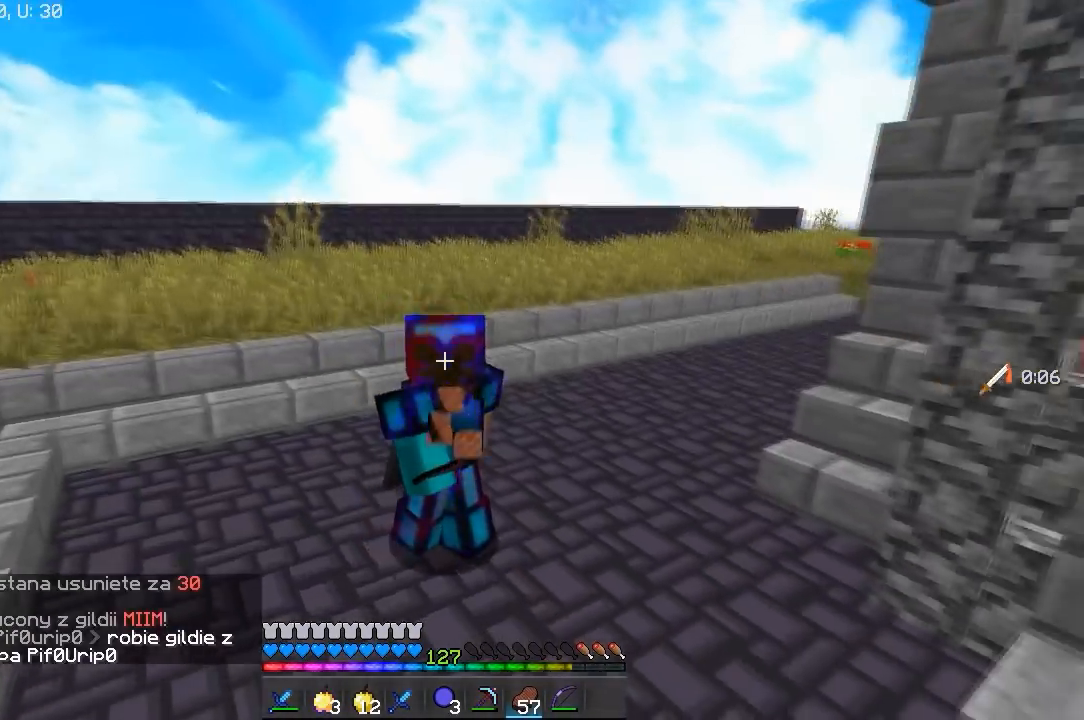
{"keys": ["s"], "mouse": ["left", "right"], "events": [[167, "mouse_left", "up"], [183, "mouse_left", "down"], [267, "a", "up"], [383, "s", "down"]]}
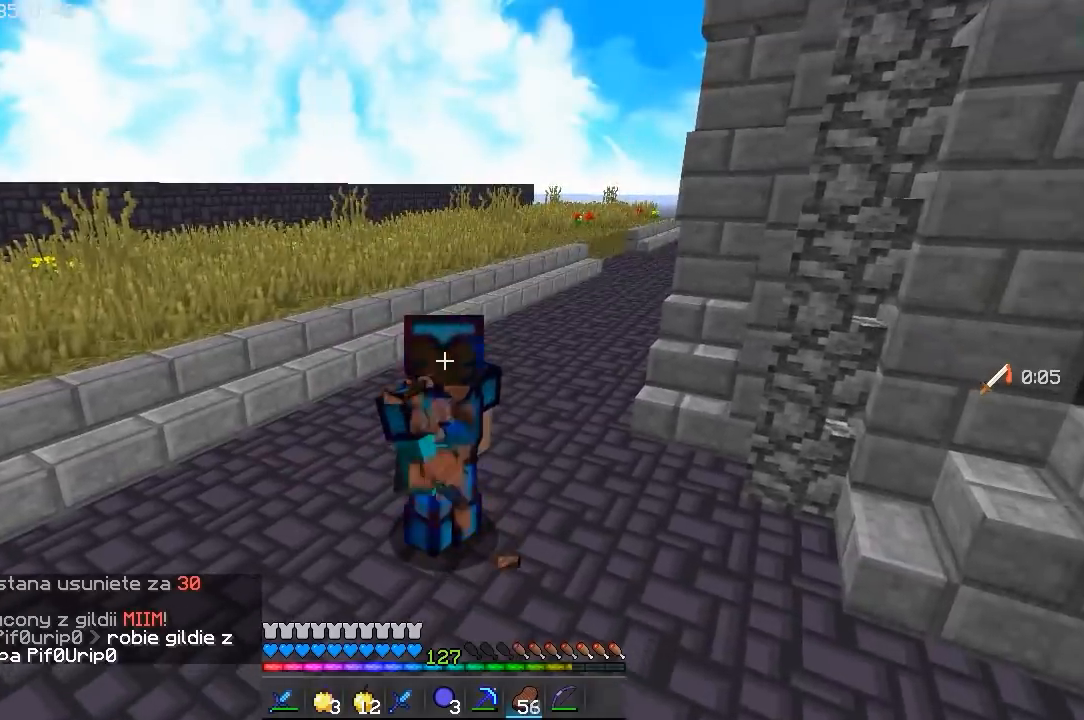
{"keys": [], "mouse": ["left", "right"], "events": [[150, "s", "up"]]}
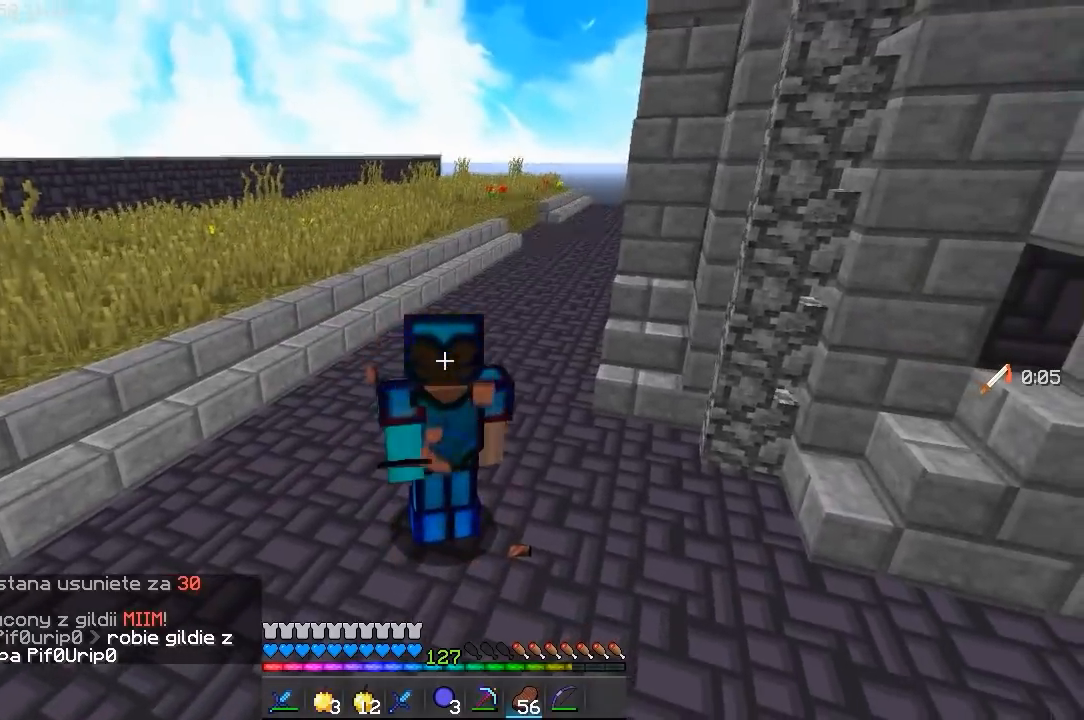
{"keys": [], "mouse": ["left", "right"], "events": []}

§ **TASK REQUIREMENTS**
For the material above, repeat each line exactly and leave out the pictures.

§ **RESULT OF THIS EXERCISE**
{"keys": ["s"], "mouse": ["left", "right"], "events": [[167, "mouse_left", "up"], [183, "mouse_left", "down"], [267, "a", "up"], [383, "s", "down"]]}
{"keys": [], "mouse": ["left", "right"], "events": [[150, "s", "up"]]}
{"keys": [], "mouse": ["left", "right"], "events": []}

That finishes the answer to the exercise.